Он высвободился от опеки Загребина, и тот стоял напротив, привалившись к стенке клети, осторожно следил за Михаилом, а Михаил чувствовал себя вполне здоровым, только сердце что-то мешало слегка, будто кто осторожно прикоснулся пальцем и не отнимал.
— Ну, отошел? — поймав улыбку Михаила, обрадовался Загребин. — А то побелел как молоко. Смены ночные твоему сердцу не положены, бросай шахту, знаю, что говорю...
Непривычно медленно поднималась клеть: подъем больного — самая тихая скорость. Взрывников со взрывчаткой побыстрей поднимают — на шесть сигналов, а уж шахтеров — на четыре; с грохотом клеть мчится, будто не машина ее тянет вверх, а снизу какая-то сила выталкивает, как снаряд из пушки. Михаил за свою жизнь третий раз поднимался так медленно: на втором году работы ему сломало ногу, потом лет через пять породой чиркнуло по плечу, прорубило до костей мышцы, и тогда в клети он лежал на носилках и видел только сводчатое ее покрытие да дно. А теперь, направив луч аккумулятора на сверкающий от воды бетон ствола, с каким-то жадным любопытством всматривался в серый монолит, проточенный до змеистых руслин и раковин водой, ветром и временем, в следы опалубки, в проступавшие кое-где какие-то знаки, похожие на римские цифры, и вдруг четко — дата: «1928 год» и оттиск крупной руки с запястьем. Михаила будто ожгло. «Стой!» — хотелось крикнуть. Казалось, не отпечаток, а сама живая рука уплывала в темь, шевелилась, пытаясь взмахнуть на прощание. Михаил было сдернул с каски светильник, чтоб просветить ловчей, но Загребин резко потянул за рукав.
— Срежет же, как бритвой! — показал на шею. — Чего там интересного?
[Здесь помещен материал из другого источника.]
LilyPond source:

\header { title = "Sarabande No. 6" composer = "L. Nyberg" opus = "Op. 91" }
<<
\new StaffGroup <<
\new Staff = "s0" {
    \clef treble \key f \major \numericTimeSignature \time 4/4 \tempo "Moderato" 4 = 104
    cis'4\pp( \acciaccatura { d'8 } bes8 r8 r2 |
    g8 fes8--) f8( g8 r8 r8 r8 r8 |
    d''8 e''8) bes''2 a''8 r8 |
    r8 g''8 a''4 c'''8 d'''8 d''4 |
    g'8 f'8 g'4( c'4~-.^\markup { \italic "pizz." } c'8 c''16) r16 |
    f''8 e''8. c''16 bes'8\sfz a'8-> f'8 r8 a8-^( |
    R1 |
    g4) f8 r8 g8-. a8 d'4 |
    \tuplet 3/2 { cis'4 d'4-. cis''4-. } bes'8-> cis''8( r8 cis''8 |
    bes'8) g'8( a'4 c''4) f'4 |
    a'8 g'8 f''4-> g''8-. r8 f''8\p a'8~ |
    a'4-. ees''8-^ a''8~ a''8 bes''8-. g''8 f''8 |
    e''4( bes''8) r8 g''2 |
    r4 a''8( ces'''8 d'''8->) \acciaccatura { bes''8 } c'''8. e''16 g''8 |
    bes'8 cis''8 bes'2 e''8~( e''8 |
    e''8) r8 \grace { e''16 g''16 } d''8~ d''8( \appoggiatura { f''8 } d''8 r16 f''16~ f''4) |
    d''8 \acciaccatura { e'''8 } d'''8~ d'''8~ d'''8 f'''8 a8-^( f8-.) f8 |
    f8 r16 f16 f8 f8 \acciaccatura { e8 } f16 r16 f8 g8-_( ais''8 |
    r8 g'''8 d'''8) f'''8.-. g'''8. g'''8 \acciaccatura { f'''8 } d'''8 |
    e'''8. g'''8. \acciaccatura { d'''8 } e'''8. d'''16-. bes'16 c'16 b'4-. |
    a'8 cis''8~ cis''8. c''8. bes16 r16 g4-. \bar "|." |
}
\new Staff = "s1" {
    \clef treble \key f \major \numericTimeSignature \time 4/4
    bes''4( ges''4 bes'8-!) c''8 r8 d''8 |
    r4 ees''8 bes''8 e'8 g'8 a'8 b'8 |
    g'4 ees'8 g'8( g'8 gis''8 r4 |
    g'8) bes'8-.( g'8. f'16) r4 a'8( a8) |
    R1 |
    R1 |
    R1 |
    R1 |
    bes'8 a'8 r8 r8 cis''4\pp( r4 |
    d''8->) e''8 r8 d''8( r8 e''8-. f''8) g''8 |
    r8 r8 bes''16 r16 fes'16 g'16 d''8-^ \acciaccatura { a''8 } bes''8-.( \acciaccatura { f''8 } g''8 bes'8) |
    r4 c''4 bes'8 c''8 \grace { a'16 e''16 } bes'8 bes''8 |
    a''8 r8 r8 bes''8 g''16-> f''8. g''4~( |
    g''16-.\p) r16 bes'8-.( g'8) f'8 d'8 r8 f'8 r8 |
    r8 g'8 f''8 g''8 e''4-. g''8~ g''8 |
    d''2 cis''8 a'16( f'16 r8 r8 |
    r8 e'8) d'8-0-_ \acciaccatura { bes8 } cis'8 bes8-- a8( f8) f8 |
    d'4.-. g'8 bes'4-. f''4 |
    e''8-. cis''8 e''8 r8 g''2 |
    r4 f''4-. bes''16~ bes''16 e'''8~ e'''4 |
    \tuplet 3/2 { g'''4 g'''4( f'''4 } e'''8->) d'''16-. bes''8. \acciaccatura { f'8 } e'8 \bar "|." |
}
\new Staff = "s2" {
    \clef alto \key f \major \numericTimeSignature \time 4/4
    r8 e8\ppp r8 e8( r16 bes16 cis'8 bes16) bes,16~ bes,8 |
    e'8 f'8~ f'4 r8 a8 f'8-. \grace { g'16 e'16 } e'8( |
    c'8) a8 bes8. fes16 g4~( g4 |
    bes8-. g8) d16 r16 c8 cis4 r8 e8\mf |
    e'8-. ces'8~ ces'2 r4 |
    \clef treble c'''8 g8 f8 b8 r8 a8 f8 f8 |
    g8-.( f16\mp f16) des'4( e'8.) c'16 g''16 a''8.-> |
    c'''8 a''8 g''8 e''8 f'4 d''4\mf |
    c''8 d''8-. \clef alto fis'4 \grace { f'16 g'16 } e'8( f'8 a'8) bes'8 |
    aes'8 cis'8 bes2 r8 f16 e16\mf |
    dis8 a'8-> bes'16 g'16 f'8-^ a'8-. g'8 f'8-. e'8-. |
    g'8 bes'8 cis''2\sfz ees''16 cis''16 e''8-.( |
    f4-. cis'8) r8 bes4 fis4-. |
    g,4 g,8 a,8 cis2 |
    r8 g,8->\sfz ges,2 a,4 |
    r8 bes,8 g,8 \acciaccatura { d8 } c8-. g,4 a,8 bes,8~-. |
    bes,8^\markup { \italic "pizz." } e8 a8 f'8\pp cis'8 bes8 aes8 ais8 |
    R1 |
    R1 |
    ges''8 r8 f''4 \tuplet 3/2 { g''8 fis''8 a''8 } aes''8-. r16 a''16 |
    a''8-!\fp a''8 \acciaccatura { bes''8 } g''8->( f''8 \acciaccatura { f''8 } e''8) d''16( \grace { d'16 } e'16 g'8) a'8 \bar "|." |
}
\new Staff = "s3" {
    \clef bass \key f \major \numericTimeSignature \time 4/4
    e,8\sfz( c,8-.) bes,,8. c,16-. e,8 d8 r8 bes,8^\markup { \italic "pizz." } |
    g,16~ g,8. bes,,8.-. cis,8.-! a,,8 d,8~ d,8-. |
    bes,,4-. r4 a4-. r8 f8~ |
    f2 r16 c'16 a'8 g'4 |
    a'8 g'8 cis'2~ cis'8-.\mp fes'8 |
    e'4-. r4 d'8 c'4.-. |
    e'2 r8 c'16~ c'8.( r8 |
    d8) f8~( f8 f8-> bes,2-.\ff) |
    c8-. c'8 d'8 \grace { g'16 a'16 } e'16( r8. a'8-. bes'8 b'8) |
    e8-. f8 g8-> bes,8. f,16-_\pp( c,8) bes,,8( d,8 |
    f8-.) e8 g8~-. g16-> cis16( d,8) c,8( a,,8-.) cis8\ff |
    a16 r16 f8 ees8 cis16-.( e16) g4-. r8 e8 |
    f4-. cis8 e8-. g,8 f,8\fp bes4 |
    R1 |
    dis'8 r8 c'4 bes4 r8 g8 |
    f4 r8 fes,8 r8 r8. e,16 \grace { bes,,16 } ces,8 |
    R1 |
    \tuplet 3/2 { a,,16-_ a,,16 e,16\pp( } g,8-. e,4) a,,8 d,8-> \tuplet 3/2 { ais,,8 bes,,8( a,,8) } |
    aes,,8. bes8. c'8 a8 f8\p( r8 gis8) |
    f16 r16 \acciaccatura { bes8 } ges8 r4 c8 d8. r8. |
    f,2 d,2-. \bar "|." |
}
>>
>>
Правда, чего? «Как же вот так-то всю жизнь?» — вычеканился вопрос, будто тот оттиск на бетоне. Почему-то вопрос и след руки увязывались в одно целое. Что они за люди, шахтеры, кто он сам, Михаил? Неужто особенного устройства тела и души, коль не чувствуют себя обделенными, раз их жизнь, если отбросить сон, большей частью проходит там, где никогда не ударит в глаза свет, пусть хоть пасмурного дня, свет, с которым в глазах родился человек и только со смертью его должен утратить? Кто первым додумался проторить дорогу в тартарары? Может, тому человеку жить наравне со всеми на земле было тошно? В небо, должно быть, взлететь был не в силах и в чрево земли полез. Зло ли несусветное вгоняло его в землю, силушка ли добрая, смекалистая ли забота на века вперед? А может, взял кто-то и пошутил нехорошо: создам, дескать, ад, вынесу оттуда черный горючий осколок солнца, а люди, глупышки, века во тьме тесной будут лазить, эти жаркие осколки выискивать! Вон тот, что рукой бетон продавил: из-за молодого озорства ли это или из-за того, чтобы оставить хоть эдак память о себе? Где он теперь? Может, еще живет, здравствует и, утомившись от дел, в саду-огороде посиживает на завитой хмелем веранде, задумавшись, ловит закатные лучи загрубелым лицом, и слышится ему далекий-далекий подземный гул машин, хрусткий треск угля, вспоминается рискованный азарт молодости, когда душа и тело были налиты безумной отвагой: я тебя или ты меня! Накось, выкуси, давильня гремучая-сыпучая! Уголь мой! Взял я его, вырвал у тебя, а ты не сердись, что пустую тебя оставил, обрушивайся, ложись на мои следы, хорони их на сколько хочешь миллионов лет. Следы хорони, да не меня... А может, он лежит, тот, оставивший след руки на бетоне, на старом кладбище, на глубине двух метров?.. Ну что ж, кто бы ни выпечатал, а судьба одна: вся жизнь в земле, а смерть настигнет — как же землю минуешь?..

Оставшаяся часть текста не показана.